Saved data entries
────────────────────

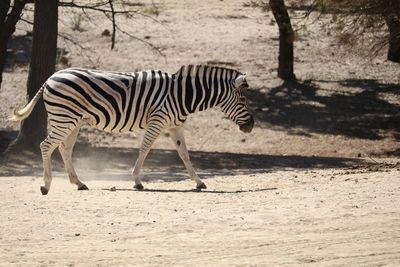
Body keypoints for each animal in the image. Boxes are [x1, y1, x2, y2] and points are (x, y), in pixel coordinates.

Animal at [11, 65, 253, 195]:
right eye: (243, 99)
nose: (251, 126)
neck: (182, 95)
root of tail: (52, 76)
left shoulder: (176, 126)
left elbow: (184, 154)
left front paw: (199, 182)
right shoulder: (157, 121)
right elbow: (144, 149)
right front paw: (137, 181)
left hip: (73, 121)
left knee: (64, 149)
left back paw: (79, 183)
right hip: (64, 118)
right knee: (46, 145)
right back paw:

────────────────────

■ **PROBLEM REQUIREMENTS**
Retype exactly the lines from the one containing "right front paw: (137, 181)" through the last line of the records above, including both.

■ **ANSWER AREA**
right front paw: (137, 181)
left hip: (73, 121)
left knee: (64, 149)
left back paw: (79, 183)
right hip: (64, 118)
right knee: (46, 145)
right back paw:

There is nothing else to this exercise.